Kenrick strode through the assembled knot of villeins, followed close by Braedon and the old cottar whose son was responsible for apprehending the would-be thief.

"There be my boy," he crowed, pointing a gnarled finger toward a tow-headed young man who stood guard outside the berth, pitchfork still in hand. His ruddy face took on higher color as Kenrick approached, his fingers going a little whiter where they gripped the long handle of the pitchfork. "The bastard ain't died yet, has 'e, Ralphie?"

A rather sickened look came over the young cottar's face as he shook his head in answer to his father. The expression of remorse and shock deepened at the sound of pained moaning and thrashing that rolled out from within the stall.

It was obvious the boy had never drawn another man's blood before, let alone inflicted a mortal wound. A visible shudder worked its way along his lanky limbs. If he were made to endure his post a moment longer, the poor lad would probably either piss himself or lose his stomach on the spot.

Kenrick nodded at him in grave understanding as he came to stand beside him. Inside the stall, slumped against the timber wall and clutching a bleeding midsection, was a swarthy man with shaggy black hair and a thick growth of beard. He was panting like an animal, his teeth bared in a grimace of agony. A slivered eye rolled in Kenrick's direction, glinting with pain and, did he not mistake it, something darker.

Something malevolent, if the prickling of Kenrick's nape--and Braedon's low growl of warning were any indication.

The cottar's son nervously rushed to explain what had happened. "He sneaked in here 'fore dawn, m'lord. At first I thought a wolf broke in to take one of the lambs, for all the snarling and bleating I heard in here. I grabbed this fork thinkin' to drive it off. Didn't see 'til after I stuck him that 'tweren't no wolf, but a man. God forgive me--he's dyin', I think."

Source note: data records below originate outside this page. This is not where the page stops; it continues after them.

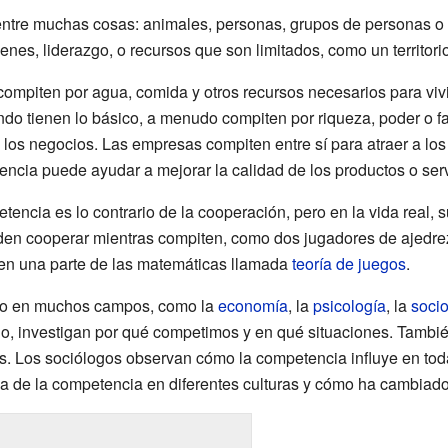
entre muchas cosas: animales, personas, grupos de personas 
enes, liderazgo, o recursos que son limitados, como un territorio
 compiten por agua, comida y otros recursos necesarios para vi
ndo tienen lo básico, a menudo compiten por riqueza, poder o 
 los negocios. Las empresas compiten entre sí para atraer a los
cia puede ayudar a mejorar la calidad de los productos o serv
encia es lo contrario de la cooperación, pero en la vida real, 
den cooperar mientras compiten, como dos jugadores de ajedre
 en una parte de las matemáticas llamada
teoría de juegos
.
do en muchos campos, como la
economía
, la
psicología
, la
socio
lo, investigan por qué competimos y en qué situaciones. Tambi
s. Los sociólogos observan cómo la competencia influye en tod
ria de la competencia en diferentes culturas y cómo ha cambiado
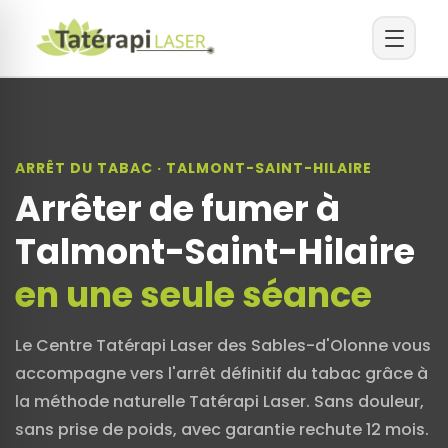
ARRÊT DU TABAC · TALMONT-SAINT-HILAIRE
Arrêter de fumer à
Talmont-Saint-Hilaire
en une seule séance
Le Centre Tatérapi Laser des Sables-d'Olonne vous
accompagne vers l'arrêt définitif du tabac grâce à
la méthode naturelle Tatérapi Laser. Sans douleur,
sans prise de poids, avec garantie rechute 12 mois.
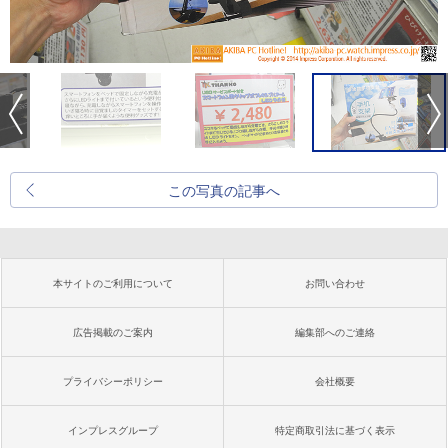
この写真の記事へ
本サイトのご利用について
お問い合わせ
広告掲載のご案内
編集部へのご連絡
プライバシーポリシー
会社概要
インプレスグループ
特定商取引法に基づく表示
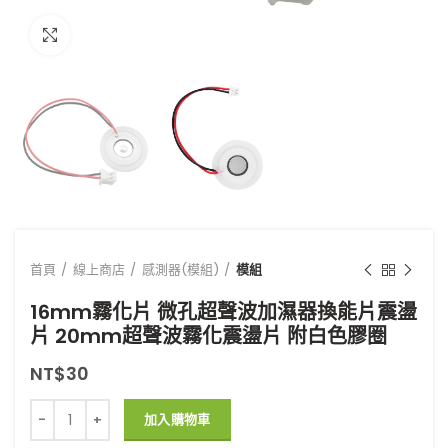
點擊放大
首頁
線上商店
感測器(模組)
模組
16mm霧化片 微孔超聲波加濕器換能片震盪
片 20mm超聲波霧化震盪片 附白色膠圈
NT$
30
16mm霧化片 微孔超聲波加濕器換能片震盪片 20mm超聲波霧化震
加入購物車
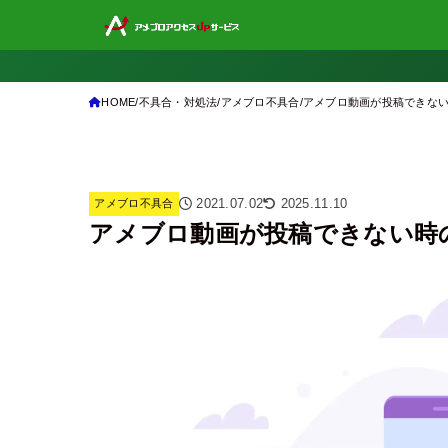
HOME
不具合・対処法
アメブロ不具合
アメブロ動画が投稿できない
2021.07.02
2025.11.10
アメブロ不具合
アメブロ動画が投稿できない時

"You did right," he told the anxious youth. "You did only what you had to, Ralph."

"Aye, m'lord." The young man stood there, staring as though unable to move.

"Set down the pitchfork and take the rest of these gawkers outside," Kenrick calmly commanded him. A glance to the knight who had accompanied them down to the village brought the soldier to his side. "Stand guard at the door. No one enters. Understand?"

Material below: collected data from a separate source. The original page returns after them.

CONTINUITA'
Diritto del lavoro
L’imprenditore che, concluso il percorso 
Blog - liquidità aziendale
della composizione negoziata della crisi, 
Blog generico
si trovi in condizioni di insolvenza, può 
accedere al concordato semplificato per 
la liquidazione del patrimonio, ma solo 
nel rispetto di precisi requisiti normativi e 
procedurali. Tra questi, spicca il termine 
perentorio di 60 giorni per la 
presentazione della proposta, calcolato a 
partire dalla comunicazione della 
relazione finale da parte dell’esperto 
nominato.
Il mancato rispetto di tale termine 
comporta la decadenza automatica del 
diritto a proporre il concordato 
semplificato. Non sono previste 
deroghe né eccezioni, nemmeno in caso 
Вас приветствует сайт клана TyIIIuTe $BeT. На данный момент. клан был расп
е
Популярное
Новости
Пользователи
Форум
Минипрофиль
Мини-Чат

The knight nodded, then helped corral the curious villeins and escorted them out of the barn.

Kenrick stood at the head of the open stall, listening to the small crowd disperse, his gaze trained on the bleeding man who crouched low in the shadows. Braedon flanked Kenrick's left arm, his expression rigid, hand twitching in readiness where it hovered above his sheathed weapon. When the folk were gone, the barn door having creaked to a close, Kenrick spoke.

"I suppose it was only a matter of time before de Mortaine sent his hounds to sniff around my keep. What were your orders?"

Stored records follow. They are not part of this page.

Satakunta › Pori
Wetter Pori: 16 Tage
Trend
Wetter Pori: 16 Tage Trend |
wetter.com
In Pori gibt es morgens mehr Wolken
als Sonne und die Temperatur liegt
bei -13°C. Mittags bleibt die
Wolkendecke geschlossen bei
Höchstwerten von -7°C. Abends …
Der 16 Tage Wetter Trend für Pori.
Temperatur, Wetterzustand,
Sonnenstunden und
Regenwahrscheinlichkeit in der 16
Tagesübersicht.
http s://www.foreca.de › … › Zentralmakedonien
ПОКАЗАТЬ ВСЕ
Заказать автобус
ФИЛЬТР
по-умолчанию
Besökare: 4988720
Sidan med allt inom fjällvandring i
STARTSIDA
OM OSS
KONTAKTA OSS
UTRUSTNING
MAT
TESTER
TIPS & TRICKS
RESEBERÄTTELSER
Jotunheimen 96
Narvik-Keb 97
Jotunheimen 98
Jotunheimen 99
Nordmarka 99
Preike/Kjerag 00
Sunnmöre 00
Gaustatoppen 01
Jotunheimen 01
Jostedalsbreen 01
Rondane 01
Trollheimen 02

The man said nothing. He kept his head down, his barrel chest heaving, wheezing belaboredly with the effort to breathe.

"Who commands you--de Mortaine, or Draec le Nantres?"

No response, save the rasping pull of his lungs.

"I admit, I am surprised they would send just one of you--a dullard at that, if a stripling cottar could fell you with a field tool."

A curse rolled between tightly clenched teeth, but the mercenary said no more.

"Not of a mind to talk, are you?"

Braedon's sword came out of its sheath with a slow, lethal-sounding hiss. "I imagine I could loosen this cur's tongue."

The man slanted a narrow glare on the blade now poised a hairbreadth from his nose. "Go ahead and cut me. I don't fear death, and I am already dying."

Kenrick spared him only the briefest lift of his brow. "Yes, you are."

"Aye," the swarthy mercenary agreed, "and sooner than later. So why should I tell you anything? Unless you mean to staunch this river of blood, I've nothing to gain from helping you."

"I cannot stop the bleeding, no."

The man snorted smugly.

"I can slow it, however," Kenrick added. "I could have you bandaged up and held under my watch for the next few days--more than that, perhaps a couple of weeks. Long enough to get the word out to de Mortaine that you have betrayed him to ally with us in the quest for the Chalice."